## Given entries
Content starts

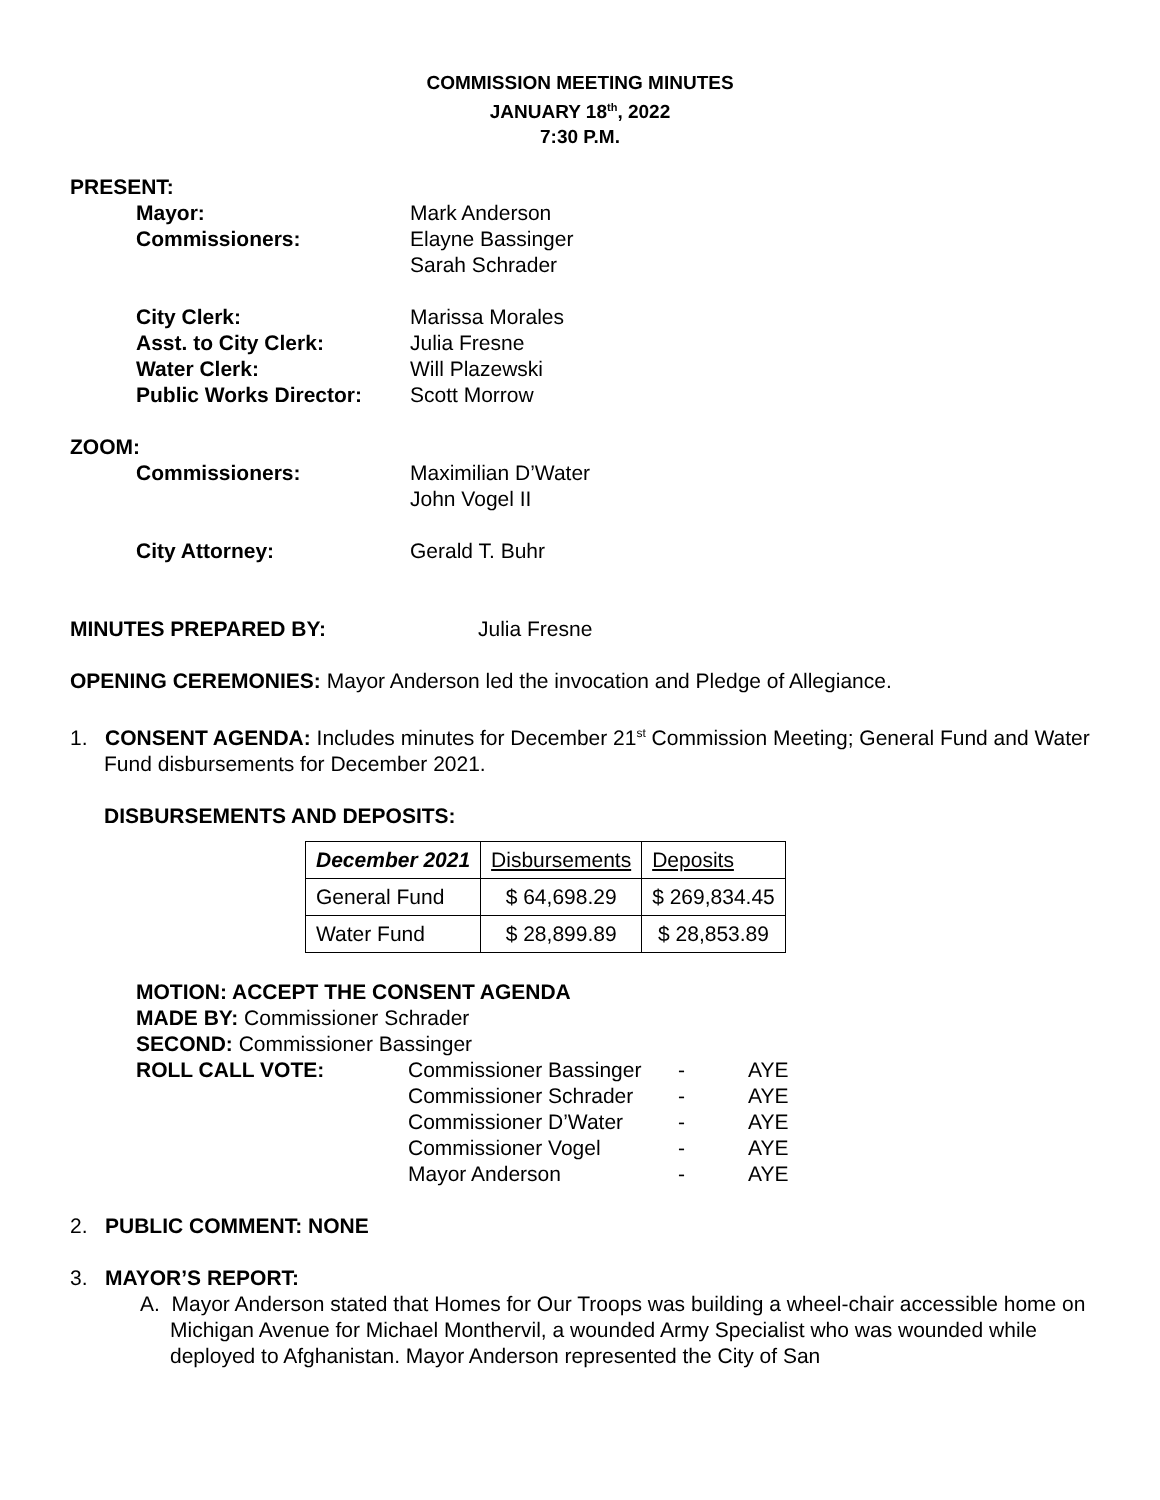COMMISSION MEETING MINUTES
JANUARY 18<sup>th</sup>, 2022
7:30 P.M.
PRESENT:
Mayor: Mark Anderson
Commissioners: Elayne Bassinger
Sarah Schrader
City Clerk: Marissa Morales
Asst. to City Clerk: Julia Fresne
Water Clerk: Will Plazewski
Public Works Director: Scott Morrow
ZOOM:
Commissioners: Maximilian D’Water
John Vogel II
City Attorney: Gerald T. Buhr
MINUTES PREPARED BY: Julia Fresne
OPENING CEREMONIES: Mayor Anderson led the invocation and Pledge of Allegiance.
1. CONSENT AGENDA: Includes minutes for December 21<sup>st</sup> Commission Meeting; General Fund and Water Fund disbursements for December 2021.
DISBURSEMENTS AND DEPOSITS:
| December 2021 | Disbursements | Deposits |
| --- | --- | --- |
| General Fund | $ 64,698.29 | $ 269,834.45 |
| Water Fund | $ 28,899.89 | $ 28,853.89 |
MOTION: ACCEPT THE CONSENT AGENDA
MADE BY: Commissioner Schrader
SECOND: Commissioner Bassinger
| ROLL CALL VOTE: | Commissioner Bassinger | - | AYE |
| | Commissioner Schrader | - | AYE |
| | Commissioner D’Water | - | AYE |
| | Commissioner Vogel | - | AYE |
| | Mayor Anderson | - | AYE |
2. PUBLIC COMMENT: NONE
3. MAYOR’S REPORT:
A. Mayor Anderson stated that Homes for Our Troops was building a wheel-chair accessible home on Michigan Avenue for Michael Monthervil, a wounded Army Specialist who was wounded while deployed to Afghanistan. Mayor Anderson represented the City of San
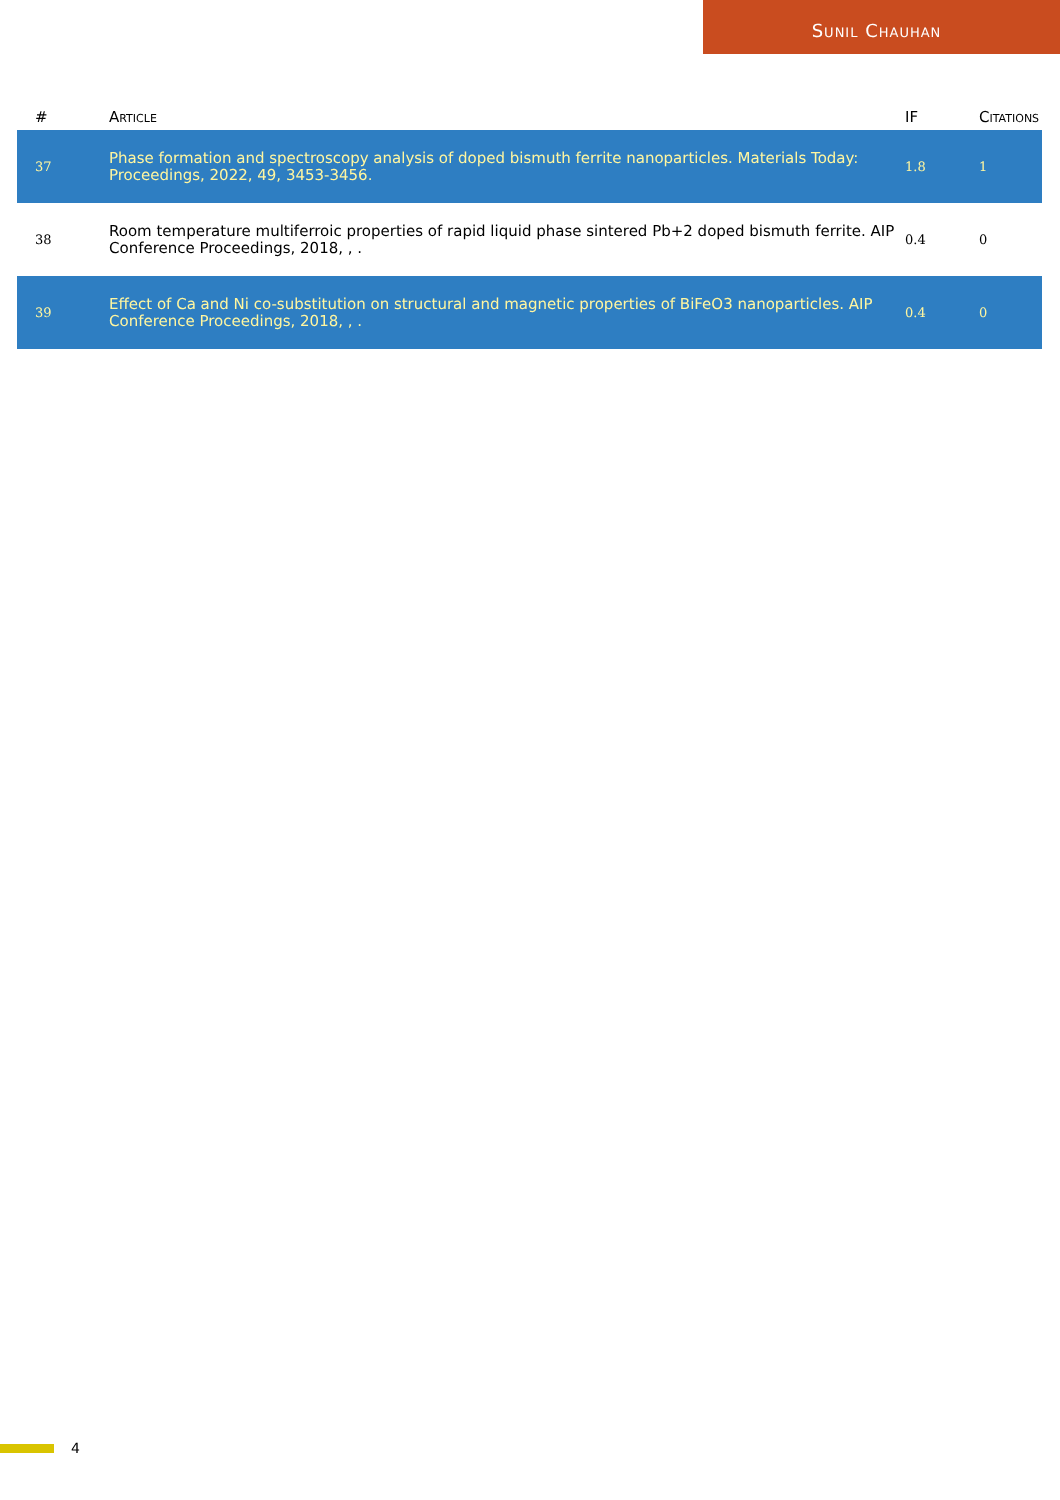Sunil Chauhan
| # | Article | IF | Citations |
| --- | --- | --- | --- |
| 37 | Phase formation and spectroscopy analysis of doped bismuth ferrite nanoparticles. Materials Today: Proceedings, 2022, 49, 3453-3456. | 1.8 | 1 |
| 38 | Room temperature multiferroic properties of rapid liquid phase sintered Pb+2 doped bismuth ferrite. AIP Conference Proceedings, 2018, , . | 0.4 | 0 |
| 39 | Effect of Ca and Ni co-substitution on structural and magnetic properties of BiFeO3 nanoparticles. AIP Conference Proceedings, 2018, , . | 0.4 | 0 |
4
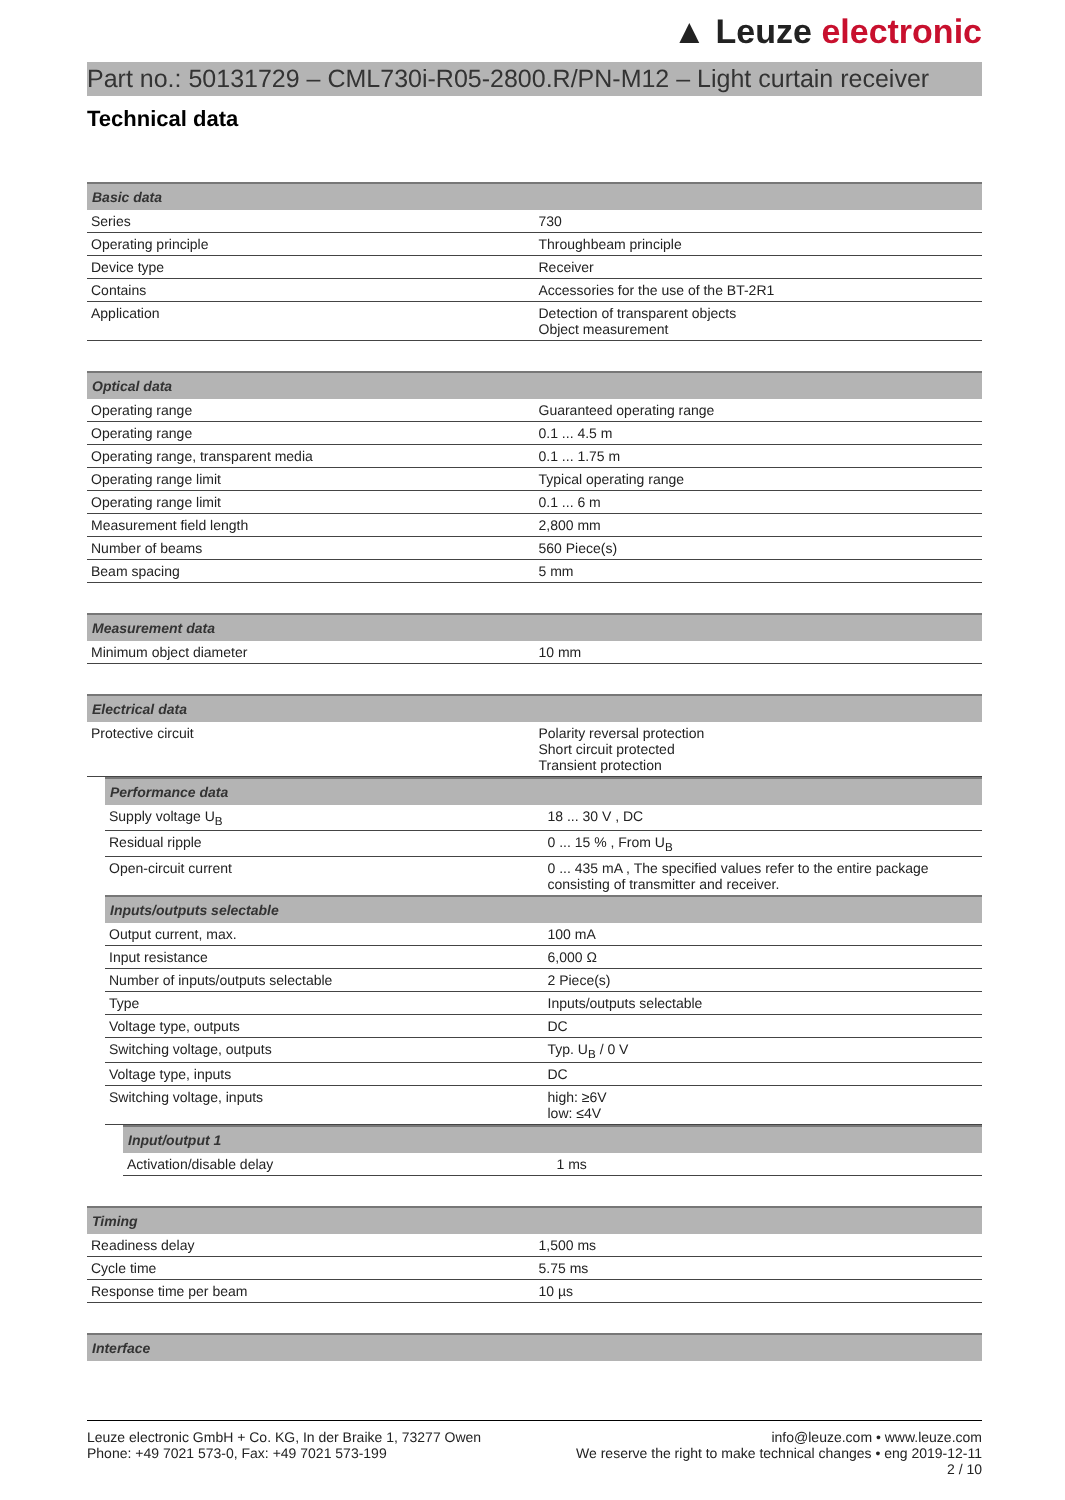▲ Leuze electronic
Part no.: 50131729 – CML730i-R05-2800.R/PN-M12 – Light curtain receiver
Technical data
| Basic data | |
| --- | --- |
| Series | 730 |
| Operating principle | Throughbeam principle |
| Device type | Receiver |
| Contains | Accessories for the use of the BT-2R1 |
| Application | Detection of transparent objects Object measurement |
| Optical data | |
| --- | --- |
| Operating range | Guaranteed operating range |
| Operating range | 0.1 ... 4.5 m |
| Operating range, transparent media | 0.1 ... 1.75 m |
| Operating range limit | Typical operating range |
| Operating range limit | 0.1 ... 6 m |
| Measurement field length | 2,800 mm |
| Number of beams | 560 Piece(s) |
| Beam spacing | 5 mm |
| Measurement data | |
| --- | --- |
| Minimum object diameter | 10 mm |
| Electrical data | |
| --- | --- |
| Protective circuit | Polarity reversal protection Short circuit protected Transient protection |
| Performance data | |
| --- | --- |
| Supply voltage U<sub>B</sub> | 18 ... 30 V , DC |
| Residual ripple | 0 ... 15 % , From U<sub>B</sub> |
| Open-circuit current | 0 ... 435 mA , The specified values refer to the entire package consisting of transmitter and receiver. |
| Inputs/outputs selectable | |
| Output current, max. | 100 mA |
| Input resistance | 6,000 Ω |
| Number of inputs/outputs selectable | 2 Piece(s) |
| Type | Inputs/outputs selectable |
| Voltage type, outputs | DC |
| Switching voltage, outputs | Typ. U<sub>B</sub> / 0 V |
| Voltage type, inputs | DC |
| Switching voltage, inputs | high: ≥6V low: ≤4V |
| Input/output 1 | |
| --- | --- |
| Activation/disable delay | 1 ms |
| Timing | |
| --- | --- |
| Readiness delay | 1,500 ms |
| Cycle time | 5.75 ms |
| Response time per beam | 10 µs |
| Interface |
| --- |
Leuze electronic GmbH + Co. KG, In der Braike 1, 73277 Owen
Phone: +49 7021 573-0, Fax: +49 7021 573-199
info@leuze.com • www.leuze.com
We reserve the right to make technical changes • eng 2019-12-11
2 / 10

Content ends

## Description of the task
Retype the records verbatim, excluding each image they hold.

## Solution for this exercise
COMMISSION MEETING MINUTES
JANUARY 18<sup>th</sup>, 2022
7:30 P.M.
PRESENT:
Mayor: Mark Anderson
Commissioners: Elayne Bassinger
Sarah Schrader
City Clerk: Marissa Morales
Asst. to City Clerk: Julia Fresne
Water Clerk: Will Plazewski
Public Works Director: Scott Morrow
ZOOM:
Commissioners: Maximilian D’Water
John Vogel II
City Attorney: Gerald T. Buhr
MINUTES PREPARED BY: Julia Fresne
OPENING CEREMONIES: Mayor Anderson led the invocation and Pledge of Allegiance.
1. CONSENT AGENDA: Includes minutes for December 21<sup>st</sup> Commission Meeting; General Fund and Water Fund disbursements for December 2021.
DISBURSEMENTS AND DEPOSITS:
| December 2021 | Disbursements | Deposits |
| --- | --- | --- |
| General Fund | $ 64,698.29 | $ 269,834.45 |
| Water Fund | $ 28,899.89 | $ 28,853.89 |
MOTION: ACCEPT THE CONSENT AGENDA
MADE BY: Commissioner Schrader
SECOND: Commissioner Bassinger
| ROLL CALL VOTE: | Commissioner Bassinger | - | AYE |
| | Commissioner Schrader | - | AYE |
| | Commissioner D’Water | - | AYE |
| | Commissioner Vogel | - | AYE |
| | Mayor Anderson | - | AYE |
2. PUBLIC COMMENT: NONE
3. MAYOR’S REPORT:
A. Mayor Anderson stated that Homes for Our Troops was building a wheel-chair accessible home on Michigan Avenue for Michael Monthervil, a wounded Army Specialist who was wounded while deployed to Afghanistan. Mayor Anderson represented the City of San
Sunil Chauhan
| # | Article | IF | Citations |
| --- | --- | --- | --- |
| 37 | Phase formation and spectroscopy analysis of doped bismuth ferrite nanoparticles. Materials Today: Proceedings, 2022, 49, 3453-3456. | 1.8 | 1 |
| 38 | Room temperature multiferroic properties of rapid liquid phase sintered Pb+2 doped bismuth ferrite. AIP Conference Proceedings, 2018, , . | 0.4 | 0 |
| 39 | Effect of Ca and Ni co-substitution on structural and magnetic properties of BiFeO3 nanoparticles. AIP Conference Proceedings, 2018, , . | 0.4 | 0 |
4
▲ Leuze electronic
Part no.: 50131729 – CML730i-R05-2800.R/PN-M12 – Light curtain receiver
Technical data
| Basic data | |
| --- | --- |
| Series | 730 |
| Operating principle | Throughbeam principle |
| Device type | Receiver |
| Contains | Accessories for the use of the BT-2R1 |
| Application | Detection of transparent objects Object measurement |
| Optical data | |
| --- | --- |
| Operating range | Guaranteed operating range |
| Operating range | 0.1 ... 4.5 m |
| Operating range, transparent media | 0.1 ... 1.75 m |
| Operating range limit | Typical operating range |
| Operating range limit | 0.1 ... 6 m |
| Measurement field length | 2,800 mm |
| Number of beams | 560 Piece(s) |
| Beam spacing | 5 mm |
| Measurement data | |
| --- | --- |
| Minimum object diameter | 10 mm |
| Electrical data | |
| --- | --- |
| Protective circuit | Polarity reversal protection Short circuit protected Transient protection |
| Performance data | |
| --- | --- |
| Supply voltage U<sub>B</sub> | 18 ... 30 V , DC |
| Residual ripple | 0 ... 15 % , From U<sub>B</sub> |
| Open-circuit current | 0 ... 435 mA , The specified values refer to the entire package consisting of transmitter and receiver. |
| Inputs/outputs selectable | |
| Output current, max. | 100 mA |
| Input resistance | 6,000 Ω |
| Number of inputs/outputs selectable | 2 Piece(s) |
| Type | Inputs/outputs selectable |
| Voltage type, outputs | DC |
| Switching voltage, outputs | Typ. U<sub>B</sub> / 0 V |
| Voltage type, inputs | DC |
| Switching voltage, inputs | high: ≥6V low: ≤4V |
| Input/output 1 | |
| --- | --- |
| Activation/disable delay | 1 ms |
| Timing | |
| --- | --- |
| Readiness delay | 1,500 ms |
| Cycle time | 5.75 ms |
| Response time per beam | 10 µs |
| Interface |
| --- |
Leuze electronic GmbH + Co. KG, In der Braike 1, 73277 Owen
Phone: +49 7021 573-0, Fax: +49 7021 573-199
info@leuze.com • www.leuze.com
We reserve the right to make technical changes • eng 2019-12-11
2 / 10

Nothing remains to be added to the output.